Aku bertambah heran. Egi meminjamkan Intan motor,
padahal dia sendiri juga butuh motor. Egi rela ke kampus jalan kaki,
padahal jarak kampus dan kontrakannya berpotensi membuat betis kram. Egi rela
melakukan semua itu demi Intan sang pujaan.
Bagi Egi itu adalah pengorbanan. Bagiku itu
merupakan kebodohan. Sudah jelas bahwa logika Egi saat itu sedang tidak
jalan.
***
Contoh lainnya. Setiap kali Intan ulang tahun, Egi akan menjadi orang pertama yang memberi ucapan lengkap dengan hadiahnya. Kue
tart mini yang ia persembahkan untuk Intan saat makan malam.
Namun sebaliknya, ketika Egi ulang tahun, ia
tidak pernah mendapatkan hadiah dari Intan. Jangankan hadiah, ucapan selamat
juga tidak ia terima. Bahkan aku pun sangsi, apa Intan tau tanggal lahir Egi?
Dari sudut pandangku, Intan tidak pernah peduli.
Apapun yang dilakukan Egi, Intan hanya menganggap itu sebagai kebaikan seorang
teman. Walaupun tentu saja Intan tidak buta. Ia tau betul bahwa Egi menyukainya.
***
Selama kurang lebih empat tahun, Egi menjadi 'sopir pribadi' yang mengantar dan menjemput Intan. Mau ke mana saja dan jam berapa saja, Egi pasti akan
berkata iya. Padaku Egi bercerita bahwa ia hanya ingin berusaha sebaik
mungkin. Supaya jika suatu hari nanti ia menyerah, tidak akan ada penyesalan
yang dirasakan. “At least, I’ve tried my best”, begitu katanya.
Sekali lagi, bagi Egi itu adalah pengorbanan.
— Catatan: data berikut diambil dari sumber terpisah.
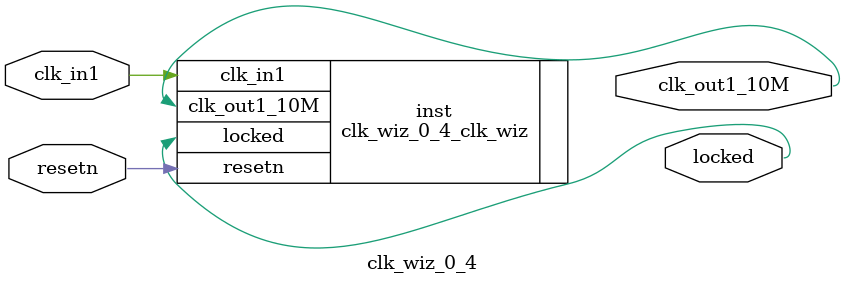
<source format=v>


`timescale 1ps/1ps

(* CORE_GENERATION_INFO = "clk_wiz_0_4,clk_wiz_v5_4_3_0,{component_name=clk_wiz_0_4,use_phase_alignment=true,use_min_o_jitter=false,use_max_i_jitter=false,use_dyn_phase_shift=false,use_inclk_switchover=false,use_dyn_reconfig=false,enable_axi=0,feedback_source=FDBK_AUTO,PRIMITIVE=PLL,num_out_clk=1,clkin1_period=5.000,clkin2_period=10.0,use_power_down=false,use_reset=true,use_locked=true,use_inclk_stopped=false,feedback_type=SINGLE,CLOCK_MGR_TYPE=NA,manual_override=false}" *)

module clk_wiz_0_4 
 (
  // Clock out ports
  output        clk_out1_10M,
  // Status and control signals
  input         resetn,
  output        locked,
 // Clock in ports
  input         clk_in1
 );

  clk_wiz_0_4_clk_wiz inst
  (
  // Clock out ports  
  .clk_out1_10M(clk_out1_10M),
  // Status and control signals               
  .resetn(resetn), 
  .locked(locked),
 // Clock in ports
  .clk_in1(clk_in1)
  );

endmodule

</source>
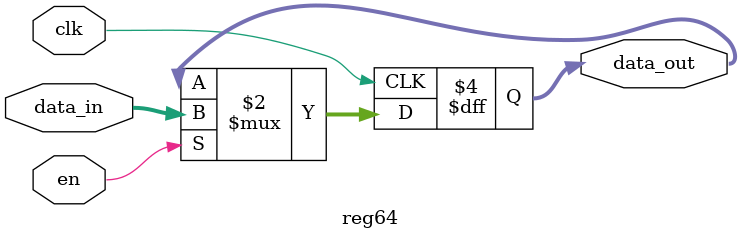
<source format=v>
`timescale 1ns / 1ps
module reg64(input wire [64-1:0] data_in,
input wire clk,
input wire en,
output reg [64-1:0] data_out);


always@(posedge clk)begin 

if(en)begin
  data_out <= data_in;
end

end

endmodule
</source>
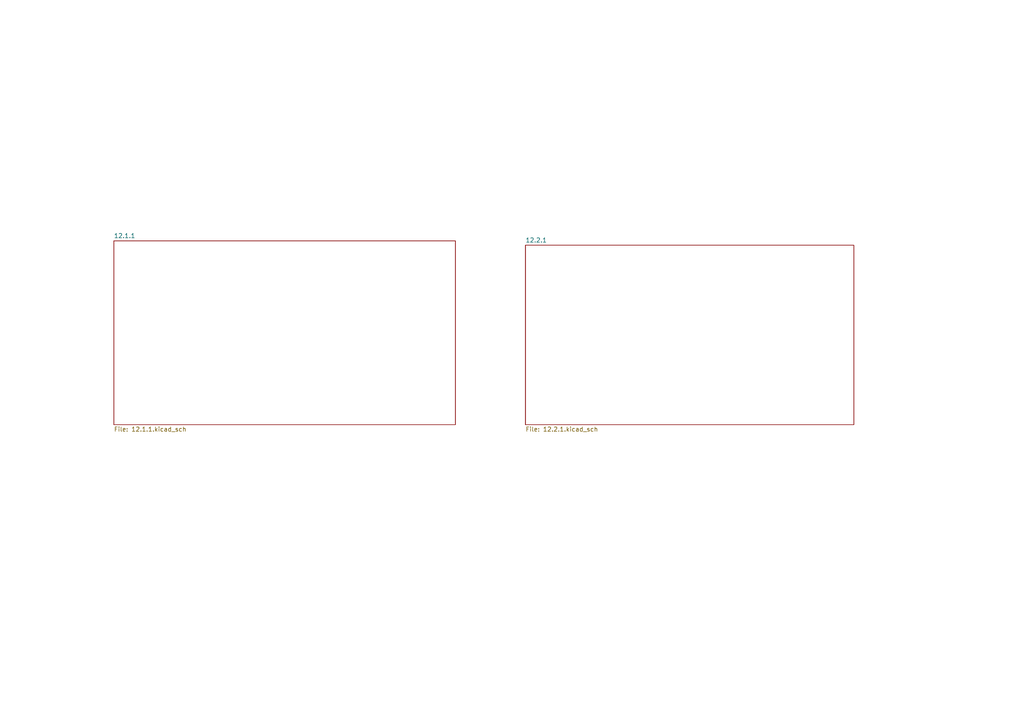
<source format=kicad_sch>
(kicad_sch (version 20230121) (generator eeschema)

  (uuid 0d1efd01-2b77-4213-8750-2a5840dff8e0)

  (paper "A4")

  


  (sheet (at 33.02 69.85) (size 99.06 53.34) (fields_autoplaced)
    (stroke (width 0.1524) (type solid))
    (fill (color 0 0 0 0.0000))
    (uuid d1901711-74e8-48a3-89c4-56d6bd22ae7b)
    (property "Sheetname" "12.1.1" (at 33.02 69.1384 0)
      (effects (font (size 1.27 1.27)) (justify left bottom))
    )
    (property "Sheetfile" "12.1.1.kicad_sch" (at 33.02 123.7746 0)
      (effects (font (size 1.27 1.27)) (justify left top))
    )
    (instances
      (project "12.X.1 - PLC Connector Combined"
        (path "/0d1efd01-2b77-4213-8750-2a5840dff8e0" (page "3"))
      )
    )
  )

  (sheet (at 152.4 71.12) (size 95.25 52.07) (fields_autoplaced)
    (stroke (width 0.1524) (type solid))
    (fill (color 0 0 0 0.0000))
    (uuid dac63418-faa2-4733-beb7-0c35a747311b)
    (property "Sheetname" "12.2.1" (at 152.4 70.4084 0)
      (effects (font (size 1.27 1.27)) (justify left bottom))
    )
    (property "Sheetfile" "12.2.1.kicad_sch" (at 152.4 123.7746 0)
      (effects (font (size 1.27 1.27)) (justify left top))
    )
    (instances
      (project "12.X.1 - PLC Connector Combined"
        (path "/0d1efd01-2b77-4213-8750-2a5840dff8e0" (page "3"))
      )
    )
  )

  (sheet_instances
    (path "/" (page "1"))
  )
)

</source>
Bagiku itu merupakan kebodohan. Kenapa? Karena empat tahun itu adalah waktu
yang terlalu lama jika hanya digunakan untuk mendapatkan hati seseorang. Karena
harusnya dalam waktu empat tahun, dia bisa mencari hati lain, yang lebih baik,
untuk ditaklukkan. Tapi sayangnya selama empat tahun logika Egi tidak jalan.
***
Mereka yang
sedang jatuh cinta tentu saja kesulitan dalam membedakan antara pengorbanan dan
kebodohan. Itu sebabnya kita butuh orang lain yang bisa membantu kita
mengendalikan diri. Orang lain yang akan mengingatkan ketika kita lupa.
Egi tidak
tau bahwa dalam hidupnya, orang lain itu adalah aku.
Aku,
temannya sejak SMA yang tidak pernah berhenti mengingatkan ketika ia sedang
melakukan kebodohan. Aku yang selalu berusaha memberi penjelasan bahwa apapun
yang dia lakukan tidak akan membuat Intan memberinya kesempatan.
Dan terakhir,
aku juga yang kesal tiap kali Egi tidak mau mendengarkan apa yang aku katakan. Egi akan selalu membela Intan dengan semua denial yang ia ciptakan.
Tidakkah
dia mengerti bahwa aku peduli. Bahwa aku tidak suka dengan Intan yang hanya memanfaatkan Egi. Bahwa aku membenci Intan yang sudah
membuat Egi menjadi seorang laki-laki yang tidak punya harga diri. Bahwa aku
pun turut membenci Egi, karena pada akhirnya ia membuatku melakukan kebodohan yang sama sepertinya.
Kebodohan
atas nama cinta yang Egi lakukan untuk Intan, sama seperti kebodohan atas
nama cinta yang kulakukan untuk Egi.
Kebodohan
yang melumpuhkan logika manusia yang sedang jatuh cinta.